Before I explain what I think really happened during the F1 race, I would like to express my outrage at the FIA for their X-rated television coverage of the race. I turn on Speedvision at the crack of dawn to watch racing, racing, racing. Instead, this past weekend, what do I see? Hot, leggy blondes sunbathing topless on the decks of yachts! Did anyone else catch these? There were at least three or four shots of attractive women relaxing in Monaco without bathing suit tops on! Were there any racecars in sight? No! Were these women part of the Sauber pit crew? Not likely. Hey, FIA, if I want to see this sort of material there are websites aplenty that offer it. I don't need to see it at an F1 race.

On a completely unrelated note, I strongly recommend to the FIA that all F1 races be held im Monaco, beginning with the Australian Grand Prix next year.

Now, on to the race...

Think you know what happened at Monaco? Think again...

Thanks to video trickery, those of us watching the world feed did not see the whole situation with Schumi's exhaust problem and Mika's brake pedal. Here's what I think really happened...

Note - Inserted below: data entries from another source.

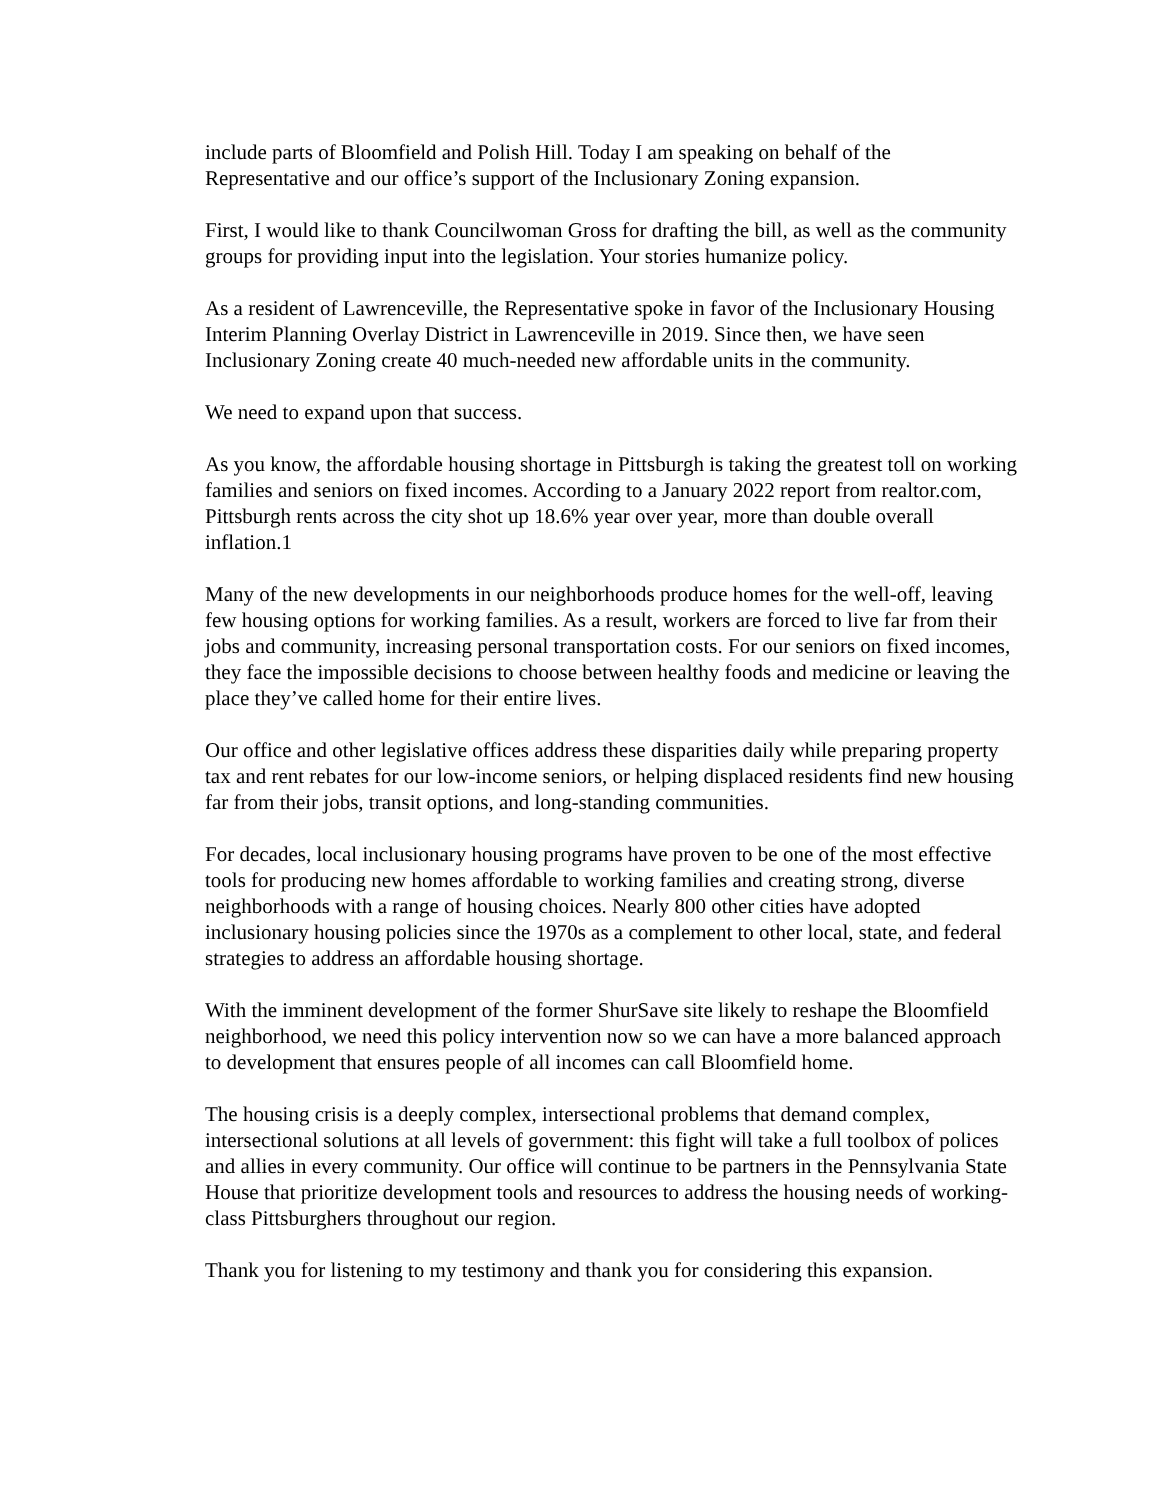include parts of Bloomfield and Polish Hill. Today I am speaking on behalf of the Representative and our office’s support of the Inclusionary Zoning expansion.
First, I would like to thank Councilwoman Gross for drafting the bill, as well as the community groups for providing input into the legislation. Your stories humanize policy.
As a resident of Lawrenceville, the Representative spoke in favor of the Inclusionary Housing Interim Planning Overlay District in Lawrenceville in 2019. Since then, we have seen Inclusionary Zoning create 40 much-needed new affordable units in the community.
We need to expand upon that success.
As you know, the affordable housing shortage in Pittsburgh is taking the greatest toll on working families and seniors on fixed incomes. According to a January 2022 report from realtor.com, Pittsburgh rents across the city shot up 18.6% year over year, more than double overall inflation.1
Many of the new developments in our neighborhoods produce homes for the well-off, leaving few housing options for working families. As a result, workers are forced to live far from their jobs and community, increasing personal transportation costs. For our seniors on fixed incomes, they face the impossible decisions to choose between healthy foods and medicine or leaving the place they’ve called home for their entire lives.
Our office and other legislative offices address these disparities daily while preparing property tax and rent rebates for our low-income seniors, or helping displaced residents find new housing far from their jobs, transit options, and long-standing communities.
For decades, local inclusionary housing programs have proven to be one of the most effective tools for producing new homes affordable to working families and creating strong, diverse neighborhoods with a range of housing choices. Nearly 800 other cities have adopted inclusionary housing policies since the 1970s as a complement to other local, state, and federal strategies to address an affordable housing shortage.
With the imminent development of the former ShurSave site likely to reshape the Bloomfield neighborhood, we need this policy intervention now so we can have a more balanced approach to development that ensures people of all incomes can call Bloomfield home.
The housing crisis is a deeply complex, intersectional problems that demand complex, intersectional solutions at all levels of government: this fight will take a full toolbox of polices and allies in every community. Our office will continue to be partners in the Pennsylvania State House that prioritize development tools and resources to address the housing needs of working-class Pittsburghers throughout our region.
Thank you for listening to my testimony and thank you for considering this expansion.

We all know that Mika's brake pedal gave him trouble. Actually, Mika was so angry about his poor start that he furiously wrenched the brake pedal off the floor of his car and lobbed it at Schumi's Ferrari. This managed to damage Schumi's exhaust system. It wasn't evident until later in the race that there was a problem, but Michael knew it all along. Whiffs of exhaust-burning-up-the-suspension reached Michael in the car, which, as anyone who has experienced such an exhaust breakage in their F1 racecar knows, smells a lot like roasted marshmallows over an open campfire.

Michael became immediately hungry. Knowing he already had the F1 season in hand, he decided to satiate his growing appetite. He radioed the situation to his pit crew, who immediately located a bag of marshmallows, and then called on Michael's long-time best friend, Damon Hill, to help out. Damon happened to be carrying a box of the crackers invented by his late father and before long the two chums were at the side of the track, chatting about the good ol' days, and enjoying smores toasted by the hot exhaust of the Ferrari.

It was then that Schumi made his blunder. Having eaten so many smores, his weight actually increased by several ounces. The suspension of the Ferrari, tuned to Schumi's exact body weight, was not able to handle the extra ounces, and collapsed. This cost Michael the easy win.

Now for the "Quote of the Race Weekend", offered to us by Benetton boss Flavio Briatore, who said that Jacques Villeneuve deserves ‘a better team than Benetton’ after the Canadian was linked with a move to the outfit. Why ON EARTH would he say that? That's like saying the U.S. deserves a better president than Al Gore! My suggestion to Briatore: Put your money where your mouth is. If you are saying your team deserves a driver with skill equal to the ability of your racecar, why not get Ukyu Katayama out of retirement, throw a helmet on him, and let him race the car?